The heart's action began to get weak and irregular. At this time his pulse was only fifty-five to the minute. This condition lasted for some weeks, gradually becoming more marked and the patient died after a prolonged attack of palpitation. When first examined his heart impulse was moderately forci ble, the apex slightly out to the left, the aortic second sound

was accentuated, no murmur was present. During the last weeks of his sickness his heart became weak and he devoloped dyspnoea and other signs of cardiac failure. The heart muscle responded to digitalis by an increase in the force of its systole, but the pulse remained irregular and this condition became very marked as the case neared its termination. The post-mortem examination revealed no incompetency of the valves. The coronary arteries were rather firm, but no more than was to be expected from this general arterio-fibrosis, which probably accounted also for the moderate amount of hypertrophy. The muscle was fairly healthy, but showed an increase of interstitial connective tissue in patches in the apical region; and of particular interest were some areas of fibroid degeneration seen in the upper part of the right ventricle, near the angle of the auriculo-ventricular and interventricular grooves on the surface of the conus arteriosus.

Neither this nor the previous autopsy had shed much light on the diagnosis. Indeed the pathology and the clinical findings appeared to be at cross purposes.

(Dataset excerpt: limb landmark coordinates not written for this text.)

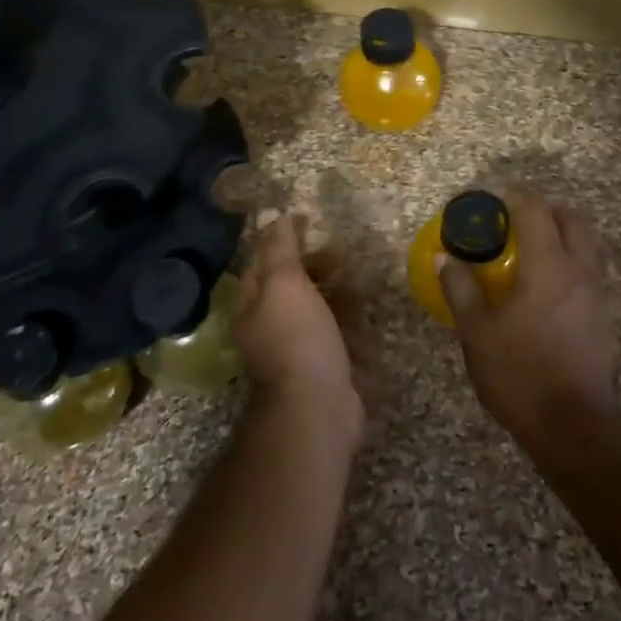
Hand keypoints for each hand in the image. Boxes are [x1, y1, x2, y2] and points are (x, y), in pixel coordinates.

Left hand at [231, 213, 363, 453]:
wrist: (318, 408)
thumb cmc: (297, 338)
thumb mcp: (285, 283)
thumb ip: (279, 248)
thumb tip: (270, 212)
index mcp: (251, 307)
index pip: (260, 263)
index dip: (281, 240)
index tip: (308, 222)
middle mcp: (268, 328)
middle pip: (290, 288)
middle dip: (314, 269)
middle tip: (342, 255)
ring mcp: (295, 351)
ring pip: (315, 312)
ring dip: (336, 296)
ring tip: (362, 282)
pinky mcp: (323, 369)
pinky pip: (336, 339)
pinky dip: (351, 328)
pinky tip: (368, 319)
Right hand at [438, 188, 619, 445]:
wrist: (574, 426)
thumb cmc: (519, 374)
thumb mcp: (477, 333)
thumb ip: (461, 289)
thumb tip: (445, 258)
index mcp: (548, 266)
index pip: (535, 210)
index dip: (513, 195)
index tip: (492, 195)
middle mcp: (579, 271)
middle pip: (571, 220)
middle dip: (545, 209)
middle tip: (515, 219)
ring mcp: (597, 295)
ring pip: (586, 246)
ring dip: (561, 236)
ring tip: (530, 252)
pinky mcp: (604, 319)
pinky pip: (588, 274)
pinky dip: (568, 265)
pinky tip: (545, 291)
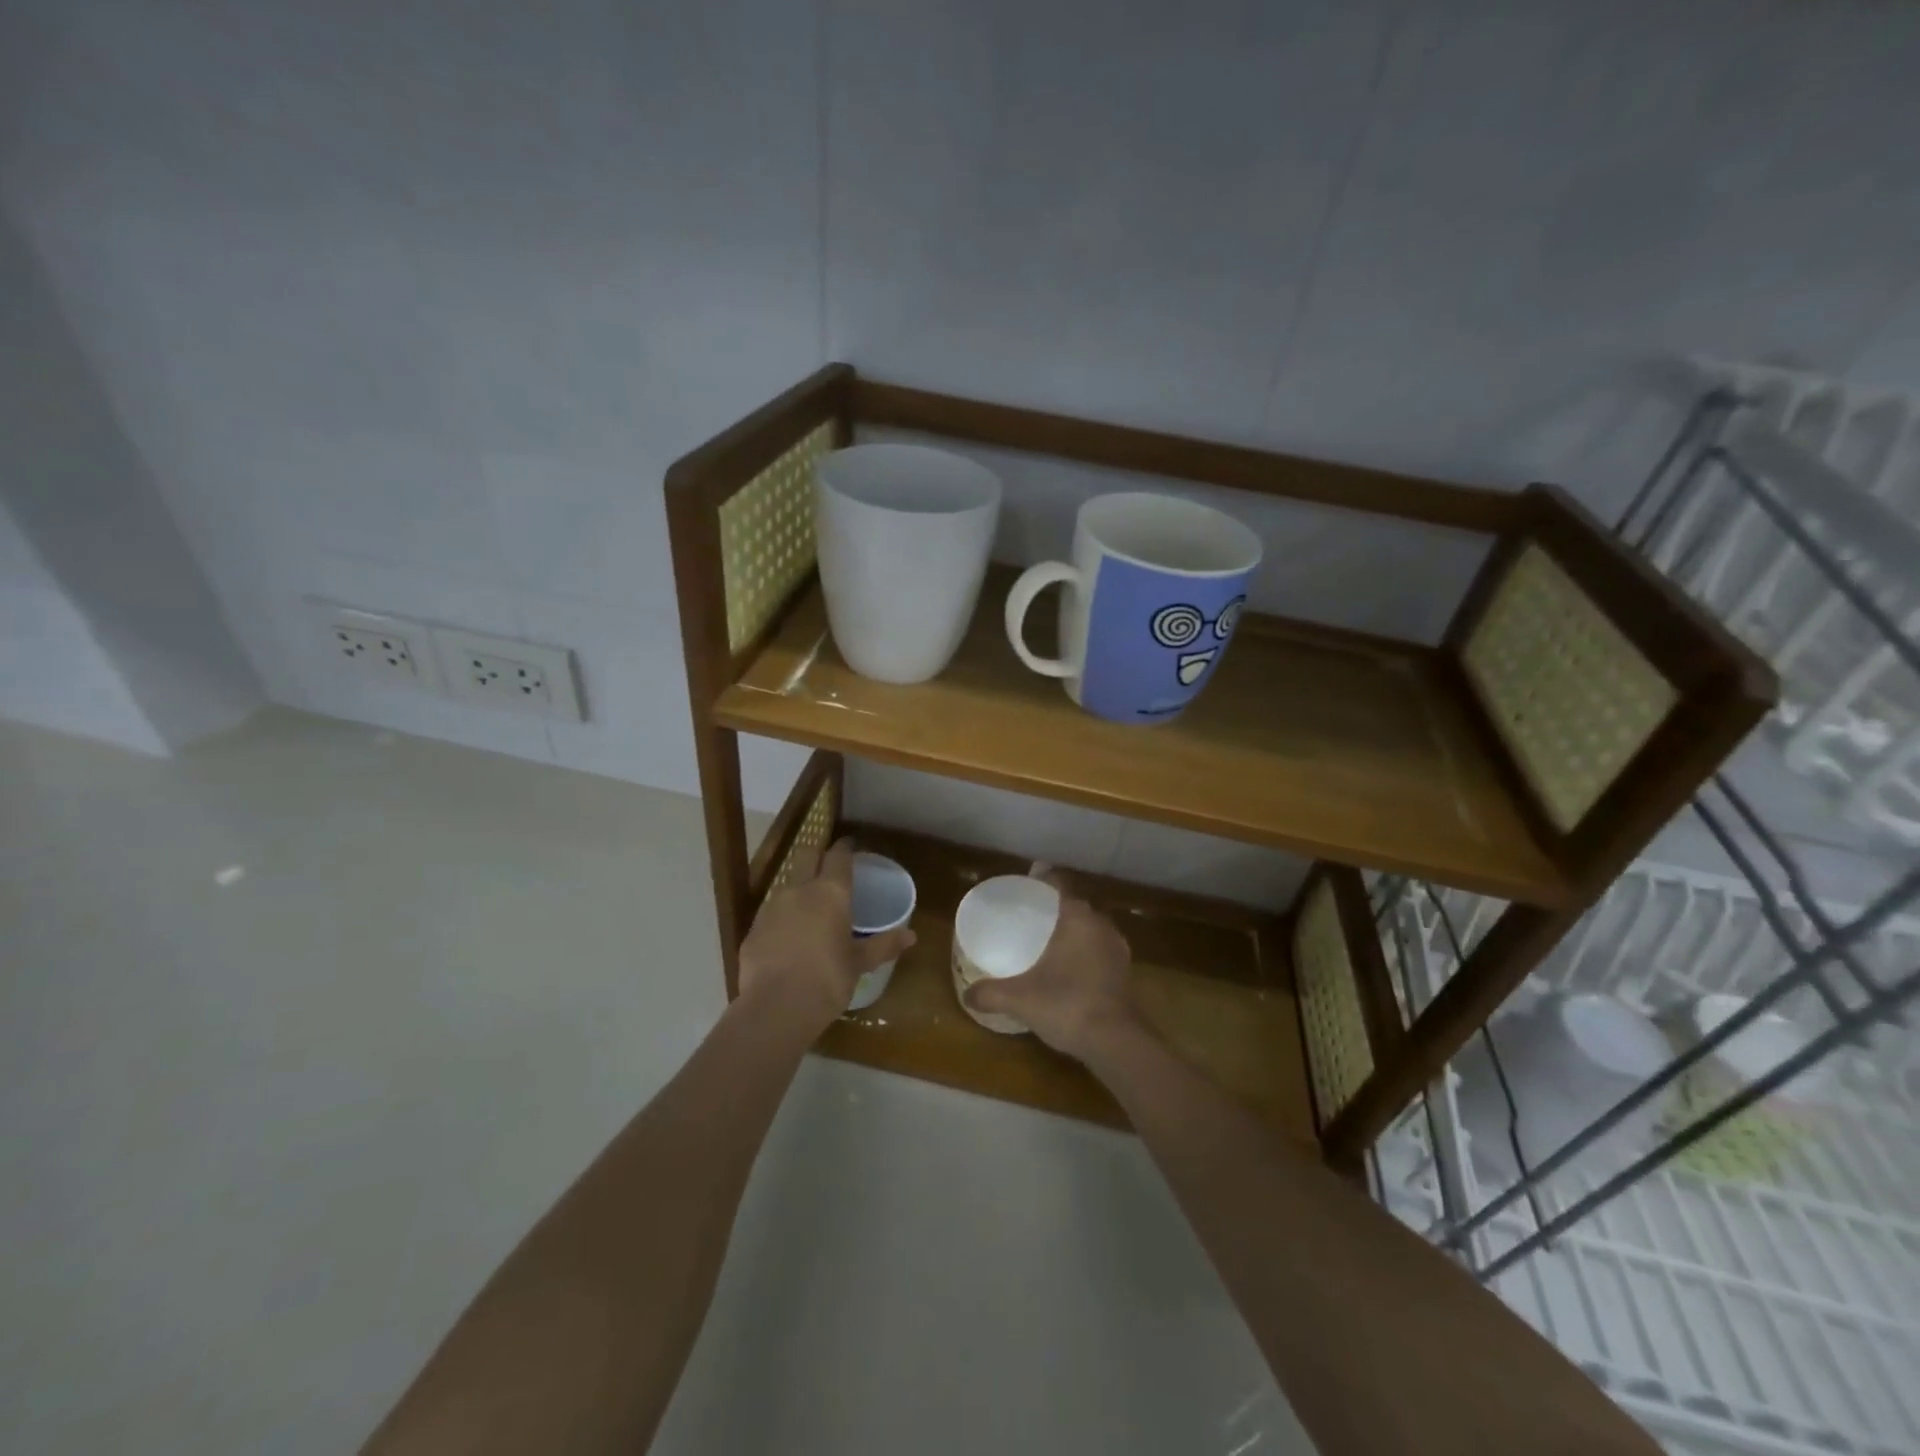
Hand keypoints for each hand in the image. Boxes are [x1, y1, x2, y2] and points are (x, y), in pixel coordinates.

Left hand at [737, 838, 915, 1036]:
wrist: (775, 1008)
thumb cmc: (827, 980)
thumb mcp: (859, 963)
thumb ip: (883, 945)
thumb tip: (911, 936)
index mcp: (830, 892)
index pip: (838, 856)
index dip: (845, 847)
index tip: (850, 844)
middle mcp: (799, 890)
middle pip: (806, 856)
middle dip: (817, 854)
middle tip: (828, 863)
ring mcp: (771, 908)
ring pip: (787, 884)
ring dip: (799, 887)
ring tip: (810, 904)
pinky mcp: (753, 929)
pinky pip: (772, 913)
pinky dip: (782, 917)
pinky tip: (788, 936)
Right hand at [961, 879, 1139, 1060]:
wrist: (1118, 1043)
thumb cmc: (1067, 1005)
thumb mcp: (1020, 999)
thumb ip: (991, 993)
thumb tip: (967, 995)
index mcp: (1078, 918)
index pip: (1060, 884)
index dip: (1043, 879)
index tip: (1027, 882)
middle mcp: (1101, 925)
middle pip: (1076, 906)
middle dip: (1056, 907)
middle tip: (1031, 915)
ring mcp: (1117, 949)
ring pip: (1091, 929)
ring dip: (1073, 931)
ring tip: (1049, 941)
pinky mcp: (1125, 972)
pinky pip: (1100, 950)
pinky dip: (1085, 953)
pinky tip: (1070, 969)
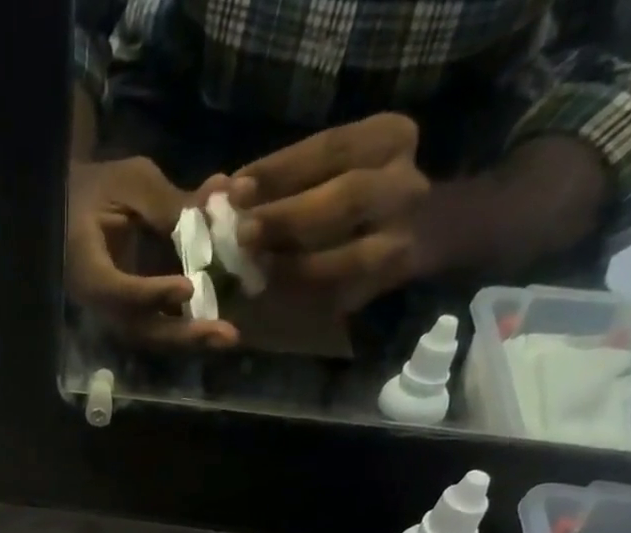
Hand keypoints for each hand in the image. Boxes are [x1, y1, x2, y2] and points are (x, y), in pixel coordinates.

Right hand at [66, 157, 239, 347]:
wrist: (72, 207)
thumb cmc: (98, 187)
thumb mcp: (130, 182)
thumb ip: (167, 203)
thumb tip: (214, 212)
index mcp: (86, 264)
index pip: (117, 290)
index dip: (151, 294)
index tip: (188, 288)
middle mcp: (97, 300)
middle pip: (137, 328)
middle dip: (181, 332)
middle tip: (224, 334)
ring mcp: (112, 311)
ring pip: (149, 335)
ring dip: (189, 338)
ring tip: (226, 336)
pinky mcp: (127, 313)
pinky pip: (156, 327)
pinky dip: (186, 328)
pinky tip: (216, 327)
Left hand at [224, 114, 430, 311]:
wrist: (412, 233)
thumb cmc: (344, 199)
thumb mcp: (321, 172)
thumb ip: (279, 181)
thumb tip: (219, 189)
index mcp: (388, 138)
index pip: (329, 147)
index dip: (278, 170)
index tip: (234, 189)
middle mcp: (406, 186)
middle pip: (347, 199)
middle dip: (288, 217)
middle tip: (242, 233)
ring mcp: (403, 239)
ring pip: (351, 256)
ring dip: (296, 266)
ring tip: (254, 270)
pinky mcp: (389, 284)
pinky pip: (344, 293)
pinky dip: (306, 297)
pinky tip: (273, 296)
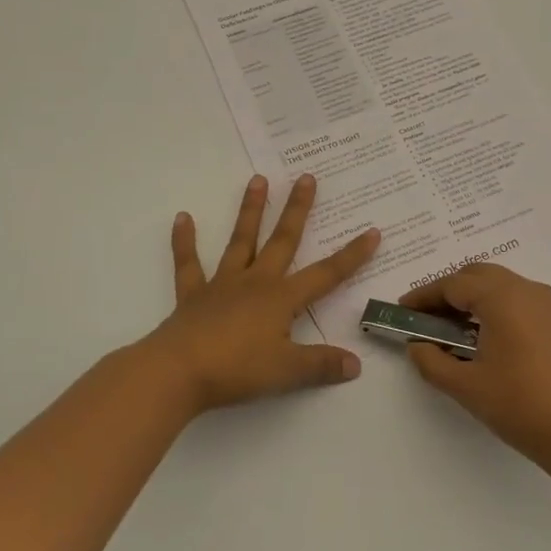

I was confronted by the incongruous picture of two patients who had died evidently of heart failure, but who did not show sufficient degeneration of the myorcardium to account for their untimely end, and in whom no indication of angina pectoris, valvular disease or disease of the coronary artery was to be found. Chagrined and vexed at this enigma, the more I pondered on the two cases the farther at sea I was. While in this state of dissatisfaction I received a letter from a friend in a charitable institution. He wrote as follows: "A strange coincidence which occurred yesterday taught me a lesson which I shall never forget. Two patients died in the hospital; one an old woman with phthisis, died of severe hemorrhage from the lung. At the autopsy we found a heart di lated excessively. The cardiac muscle had undergone fatty degeneration to such a degree, that in places one's finger could almost be pushed through it, and we are puzzled because she had presented practically no symptoms of this condition. The next patient, a man who labored on the place, had been apparently well except for occasional attacks of syncope, slight dyspnoea at times and a peculiar, irregular pulse, beating only forty times to the minute. I have just seen his heart and find nothing abnormal except a fibrous nodule about the size of a buckshot near the root of the right coronary artery."